Your answer should consist of each line from the data below that contains "false".
********
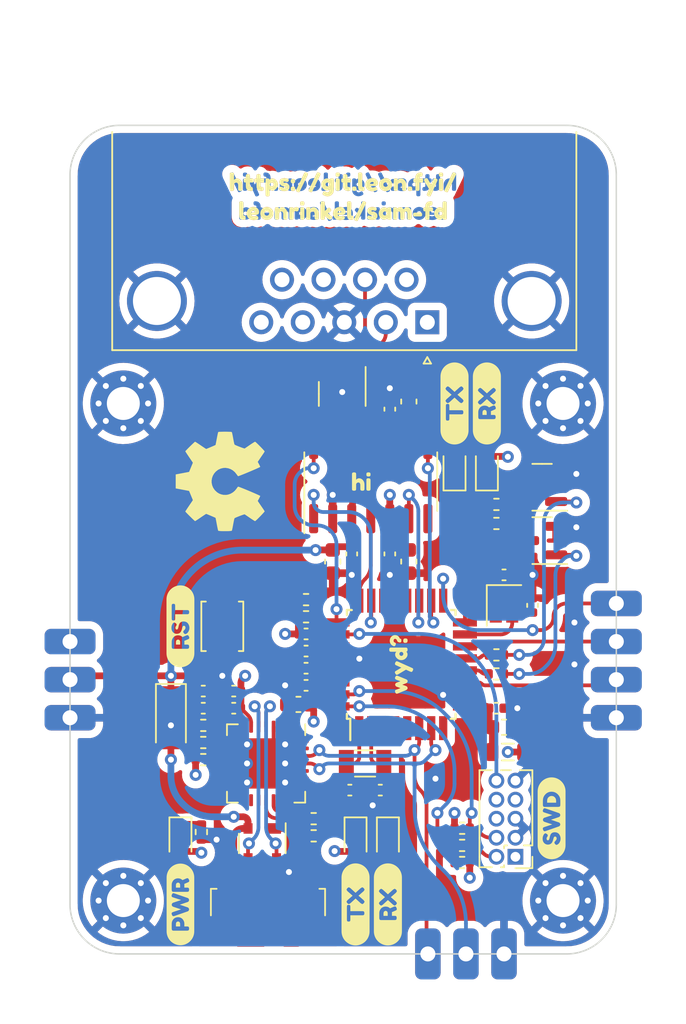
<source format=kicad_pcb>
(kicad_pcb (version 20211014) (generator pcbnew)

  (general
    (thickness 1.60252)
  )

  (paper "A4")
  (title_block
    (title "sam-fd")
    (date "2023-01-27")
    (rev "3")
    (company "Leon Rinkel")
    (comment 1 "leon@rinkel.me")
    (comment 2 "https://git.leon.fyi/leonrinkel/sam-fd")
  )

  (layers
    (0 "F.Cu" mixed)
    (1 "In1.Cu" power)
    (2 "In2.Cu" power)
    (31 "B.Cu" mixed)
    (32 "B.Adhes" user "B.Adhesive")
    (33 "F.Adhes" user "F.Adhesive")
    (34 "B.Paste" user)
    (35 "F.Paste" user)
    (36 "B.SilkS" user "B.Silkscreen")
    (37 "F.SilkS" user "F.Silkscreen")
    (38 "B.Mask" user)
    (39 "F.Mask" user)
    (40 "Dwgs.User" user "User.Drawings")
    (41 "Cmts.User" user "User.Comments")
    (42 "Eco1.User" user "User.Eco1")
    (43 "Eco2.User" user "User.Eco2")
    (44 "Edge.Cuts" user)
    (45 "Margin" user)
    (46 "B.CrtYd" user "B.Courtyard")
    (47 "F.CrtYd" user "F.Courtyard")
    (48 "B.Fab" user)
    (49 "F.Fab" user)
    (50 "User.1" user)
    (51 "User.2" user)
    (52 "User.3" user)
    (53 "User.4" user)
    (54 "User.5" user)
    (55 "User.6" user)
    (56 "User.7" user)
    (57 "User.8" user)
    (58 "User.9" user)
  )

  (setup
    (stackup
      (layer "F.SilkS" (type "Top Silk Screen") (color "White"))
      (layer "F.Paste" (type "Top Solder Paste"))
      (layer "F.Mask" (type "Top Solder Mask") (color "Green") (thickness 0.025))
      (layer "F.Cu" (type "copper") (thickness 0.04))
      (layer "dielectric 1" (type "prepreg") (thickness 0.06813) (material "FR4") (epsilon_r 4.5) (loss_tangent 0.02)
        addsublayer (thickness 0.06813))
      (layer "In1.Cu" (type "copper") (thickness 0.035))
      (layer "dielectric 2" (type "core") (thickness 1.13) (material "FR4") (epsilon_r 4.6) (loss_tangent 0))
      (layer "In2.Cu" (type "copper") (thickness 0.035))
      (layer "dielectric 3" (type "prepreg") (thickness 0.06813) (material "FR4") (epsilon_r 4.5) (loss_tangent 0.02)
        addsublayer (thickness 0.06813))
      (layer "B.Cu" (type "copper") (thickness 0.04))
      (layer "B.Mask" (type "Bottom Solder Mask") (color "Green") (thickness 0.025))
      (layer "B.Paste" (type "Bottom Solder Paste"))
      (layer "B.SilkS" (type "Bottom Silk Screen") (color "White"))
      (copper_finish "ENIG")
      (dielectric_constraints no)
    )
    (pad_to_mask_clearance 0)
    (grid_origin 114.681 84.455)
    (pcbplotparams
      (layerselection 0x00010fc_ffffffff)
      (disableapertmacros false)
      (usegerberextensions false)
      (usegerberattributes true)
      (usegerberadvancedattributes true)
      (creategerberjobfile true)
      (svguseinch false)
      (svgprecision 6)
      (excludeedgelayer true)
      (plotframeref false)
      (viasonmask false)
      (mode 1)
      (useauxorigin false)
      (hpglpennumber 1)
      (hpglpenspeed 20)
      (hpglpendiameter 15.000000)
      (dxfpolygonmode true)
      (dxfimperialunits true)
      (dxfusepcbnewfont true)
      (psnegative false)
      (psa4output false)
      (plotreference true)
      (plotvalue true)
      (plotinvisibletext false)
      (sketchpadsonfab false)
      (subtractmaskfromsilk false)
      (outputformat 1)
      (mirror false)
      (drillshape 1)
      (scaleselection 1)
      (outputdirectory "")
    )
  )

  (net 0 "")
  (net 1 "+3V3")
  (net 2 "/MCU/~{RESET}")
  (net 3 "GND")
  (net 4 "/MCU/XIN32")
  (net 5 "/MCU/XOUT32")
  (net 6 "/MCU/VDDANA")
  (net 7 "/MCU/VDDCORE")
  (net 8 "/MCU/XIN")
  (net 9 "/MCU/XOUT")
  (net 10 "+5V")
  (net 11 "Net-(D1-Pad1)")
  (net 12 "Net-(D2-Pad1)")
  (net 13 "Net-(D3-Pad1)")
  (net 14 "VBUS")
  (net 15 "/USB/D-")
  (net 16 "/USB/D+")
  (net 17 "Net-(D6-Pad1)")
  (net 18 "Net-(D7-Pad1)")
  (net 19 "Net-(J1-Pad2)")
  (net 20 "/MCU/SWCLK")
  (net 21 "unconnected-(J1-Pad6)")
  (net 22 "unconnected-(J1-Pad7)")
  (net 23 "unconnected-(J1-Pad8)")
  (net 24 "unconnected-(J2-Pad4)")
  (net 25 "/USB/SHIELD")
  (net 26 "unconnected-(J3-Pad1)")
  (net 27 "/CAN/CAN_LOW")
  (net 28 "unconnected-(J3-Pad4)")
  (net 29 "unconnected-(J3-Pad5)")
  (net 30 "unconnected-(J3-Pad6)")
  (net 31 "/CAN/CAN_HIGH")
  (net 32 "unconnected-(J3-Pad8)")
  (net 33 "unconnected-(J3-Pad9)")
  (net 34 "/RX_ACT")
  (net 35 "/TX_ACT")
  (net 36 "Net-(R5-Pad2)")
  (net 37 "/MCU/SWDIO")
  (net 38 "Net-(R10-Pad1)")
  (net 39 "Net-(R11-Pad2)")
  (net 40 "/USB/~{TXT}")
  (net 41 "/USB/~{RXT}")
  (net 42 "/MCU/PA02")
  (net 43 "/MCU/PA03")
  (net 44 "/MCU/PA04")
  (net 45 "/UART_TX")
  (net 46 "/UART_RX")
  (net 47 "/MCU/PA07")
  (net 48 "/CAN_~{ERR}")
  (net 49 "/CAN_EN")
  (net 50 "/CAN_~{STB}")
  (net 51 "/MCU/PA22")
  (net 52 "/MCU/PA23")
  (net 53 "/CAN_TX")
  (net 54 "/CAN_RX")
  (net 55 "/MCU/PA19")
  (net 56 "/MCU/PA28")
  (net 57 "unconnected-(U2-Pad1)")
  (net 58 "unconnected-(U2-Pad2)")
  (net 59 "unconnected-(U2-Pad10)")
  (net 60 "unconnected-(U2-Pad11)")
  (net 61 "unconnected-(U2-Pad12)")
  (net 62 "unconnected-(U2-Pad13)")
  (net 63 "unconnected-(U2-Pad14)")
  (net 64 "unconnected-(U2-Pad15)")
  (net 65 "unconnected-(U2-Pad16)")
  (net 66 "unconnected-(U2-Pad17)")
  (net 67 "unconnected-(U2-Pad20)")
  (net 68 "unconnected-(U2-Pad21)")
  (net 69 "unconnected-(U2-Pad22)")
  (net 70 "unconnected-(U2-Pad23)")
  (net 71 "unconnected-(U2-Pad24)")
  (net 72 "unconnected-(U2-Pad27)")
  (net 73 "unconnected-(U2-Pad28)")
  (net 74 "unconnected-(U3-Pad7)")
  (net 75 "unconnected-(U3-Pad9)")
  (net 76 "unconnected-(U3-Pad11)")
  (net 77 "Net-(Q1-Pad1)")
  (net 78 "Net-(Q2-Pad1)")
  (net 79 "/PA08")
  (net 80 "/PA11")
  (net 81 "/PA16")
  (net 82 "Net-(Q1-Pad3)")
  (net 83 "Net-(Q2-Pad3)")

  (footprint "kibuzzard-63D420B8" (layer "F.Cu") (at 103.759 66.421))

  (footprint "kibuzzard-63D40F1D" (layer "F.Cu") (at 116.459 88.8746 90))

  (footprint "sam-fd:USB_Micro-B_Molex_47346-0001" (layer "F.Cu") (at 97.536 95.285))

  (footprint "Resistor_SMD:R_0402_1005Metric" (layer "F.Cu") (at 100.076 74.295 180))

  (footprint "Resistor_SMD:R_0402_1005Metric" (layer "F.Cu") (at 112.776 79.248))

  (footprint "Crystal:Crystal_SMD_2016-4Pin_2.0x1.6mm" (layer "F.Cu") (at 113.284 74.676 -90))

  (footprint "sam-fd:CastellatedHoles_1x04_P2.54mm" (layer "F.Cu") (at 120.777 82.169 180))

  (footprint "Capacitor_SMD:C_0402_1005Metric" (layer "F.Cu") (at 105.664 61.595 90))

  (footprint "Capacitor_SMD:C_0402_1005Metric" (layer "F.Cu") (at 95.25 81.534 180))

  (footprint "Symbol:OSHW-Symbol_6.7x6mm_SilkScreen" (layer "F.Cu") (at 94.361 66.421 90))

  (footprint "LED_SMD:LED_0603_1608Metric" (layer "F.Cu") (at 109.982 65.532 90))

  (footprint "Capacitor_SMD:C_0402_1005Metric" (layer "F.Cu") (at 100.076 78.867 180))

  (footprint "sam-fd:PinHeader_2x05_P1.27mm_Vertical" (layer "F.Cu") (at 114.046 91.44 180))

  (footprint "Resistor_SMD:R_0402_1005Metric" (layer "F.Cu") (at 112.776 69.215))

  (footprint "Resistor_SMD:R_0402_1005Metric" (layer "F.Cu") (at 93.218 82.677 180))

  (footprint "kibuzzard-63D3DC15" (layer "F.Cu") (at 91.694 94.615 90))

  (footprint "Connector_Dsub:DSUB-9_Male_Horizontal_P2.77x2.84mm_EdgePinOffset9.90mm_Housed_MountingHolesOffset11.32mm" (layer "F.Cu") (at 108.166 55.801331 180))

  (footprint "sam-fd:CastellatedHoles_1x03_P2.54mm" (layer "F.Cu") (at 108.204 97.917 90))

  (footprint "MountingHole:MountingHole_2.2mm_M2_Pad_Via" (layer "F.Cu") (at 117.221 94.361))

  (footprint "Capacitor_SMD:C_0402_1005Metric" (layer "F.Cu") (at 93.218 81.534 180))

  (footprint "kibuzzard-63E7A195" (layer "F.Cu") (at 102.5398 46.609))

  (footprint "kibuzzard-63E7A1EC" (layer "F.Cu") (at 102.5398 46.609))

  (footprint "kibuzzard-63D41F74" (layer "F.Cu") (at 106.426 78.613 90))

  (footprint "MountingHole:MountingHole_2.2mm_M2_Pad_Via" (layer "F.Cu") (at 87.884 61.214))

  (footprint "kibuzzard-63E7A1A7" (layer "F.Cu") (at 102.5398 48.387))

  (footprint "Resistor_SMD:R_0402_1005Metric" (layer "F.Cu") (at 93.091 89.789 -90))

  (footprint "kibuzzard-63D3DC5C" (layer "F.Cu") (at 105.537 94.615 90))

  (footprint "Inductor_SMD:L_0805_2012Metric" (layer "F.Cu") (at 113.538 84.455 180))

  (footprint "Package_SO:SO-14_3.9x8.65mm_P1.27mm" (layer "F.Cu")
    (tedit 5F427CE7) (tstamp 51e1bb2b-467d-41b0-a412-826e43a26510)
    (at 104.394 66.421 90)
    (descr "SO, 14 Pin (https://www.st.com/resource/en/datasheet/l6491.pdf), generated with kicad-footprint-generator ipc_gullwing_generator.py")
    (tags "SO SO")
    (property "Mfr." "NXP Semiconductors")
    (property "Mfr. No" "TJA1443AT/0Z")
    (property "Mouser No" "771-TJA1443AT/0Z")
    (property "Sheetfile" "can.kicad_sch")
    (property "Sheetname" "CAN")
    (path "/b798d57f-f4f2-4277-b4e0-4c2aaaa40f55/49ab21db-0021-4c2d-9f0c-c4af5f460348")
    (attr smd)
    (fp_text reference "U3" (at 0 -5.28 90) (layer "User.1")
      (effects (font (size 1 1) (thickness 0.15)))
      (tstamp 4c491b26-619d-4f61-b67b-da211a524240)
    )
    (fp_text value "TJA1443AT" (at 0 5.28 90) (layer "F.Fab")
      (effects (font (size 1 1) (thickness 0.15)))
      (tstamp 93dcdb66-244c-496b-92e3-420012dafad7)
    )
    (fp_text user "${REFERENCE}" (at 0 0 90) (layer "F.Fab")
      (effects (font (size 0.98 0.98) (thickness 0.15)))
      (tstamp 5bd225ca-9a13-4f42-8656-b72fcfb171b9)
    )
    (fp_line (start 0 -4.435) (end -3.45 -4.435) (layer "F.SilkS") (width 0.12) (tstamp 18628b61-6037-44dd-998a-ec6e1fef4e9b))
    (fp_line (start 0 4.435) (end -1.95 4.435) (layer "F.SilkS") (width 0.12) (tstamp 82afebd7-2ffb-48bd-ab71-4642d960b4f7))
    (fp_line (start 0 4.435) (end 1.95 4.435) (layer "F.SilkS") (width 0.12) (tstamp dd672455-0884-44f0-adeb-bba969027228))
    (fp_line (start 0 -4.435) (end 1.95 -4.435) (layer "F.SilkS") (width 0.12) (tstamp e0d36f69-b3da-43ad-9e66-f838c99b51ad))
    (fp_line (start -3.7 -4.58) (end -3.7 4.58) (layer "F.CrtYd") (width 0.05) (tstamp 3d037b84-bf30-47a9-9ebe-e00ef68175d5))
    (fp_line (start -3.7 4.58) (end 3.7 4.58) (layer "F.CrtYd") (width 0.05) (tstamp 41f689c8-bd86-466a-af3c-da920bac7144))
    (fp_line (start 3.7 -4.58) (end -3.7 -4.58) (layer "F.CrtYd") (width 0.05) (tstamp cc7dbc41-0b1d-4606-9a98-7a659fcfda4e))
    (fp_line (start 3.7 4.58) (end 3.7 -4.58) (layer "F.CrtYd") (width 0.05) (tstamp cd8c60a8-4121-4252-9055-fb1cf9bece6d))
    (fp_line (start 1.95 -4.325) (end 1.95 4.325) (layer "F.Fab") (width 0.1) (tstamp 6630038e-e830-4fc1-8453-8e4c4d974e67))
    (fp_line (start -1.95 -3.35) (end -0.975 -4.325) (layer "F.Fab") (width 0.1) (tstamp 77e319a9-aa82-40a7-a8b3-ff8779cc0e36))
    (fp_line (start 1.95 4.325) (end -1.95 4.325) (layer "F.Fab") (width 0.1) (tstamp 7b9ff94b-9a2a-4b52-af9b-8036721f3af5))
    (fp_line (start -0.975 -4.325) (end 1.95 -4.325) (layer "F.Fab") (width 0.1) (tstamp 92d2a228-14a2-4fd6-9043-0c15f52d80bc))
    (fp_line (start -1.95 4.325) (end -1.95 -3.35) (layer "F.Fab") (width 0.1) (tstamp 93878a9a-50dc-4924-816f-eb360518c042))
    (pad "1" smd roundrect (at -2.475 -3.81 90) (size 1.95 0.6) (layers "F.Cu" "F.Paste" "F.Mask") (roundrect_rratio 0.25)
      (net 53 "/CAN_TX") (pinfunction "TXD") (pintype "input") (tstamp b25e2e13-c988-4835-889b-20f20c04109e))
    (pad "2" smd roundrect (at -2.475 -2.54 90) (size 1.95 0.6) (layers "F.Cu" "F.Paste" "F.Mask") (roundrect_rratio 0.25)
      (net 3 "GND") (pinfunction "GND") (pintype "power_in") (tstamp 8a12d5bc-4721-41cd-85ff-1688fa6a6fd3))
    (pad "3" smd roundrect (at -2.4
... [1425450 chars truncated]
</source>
********
■ **Output for this exercise**:
      (disableapertmacros false)
      (usegerberextensions false)
      (svguseinch false)
      (plotframeref false)
      (viasonmask false)
      (useauxorigin false)
      (psnegative false)
      (psa4output false)
      (plotinvisibletext false)
      (sketchpadsonfab false)
      (subtractmaskfromsilk false)
      (mirror false)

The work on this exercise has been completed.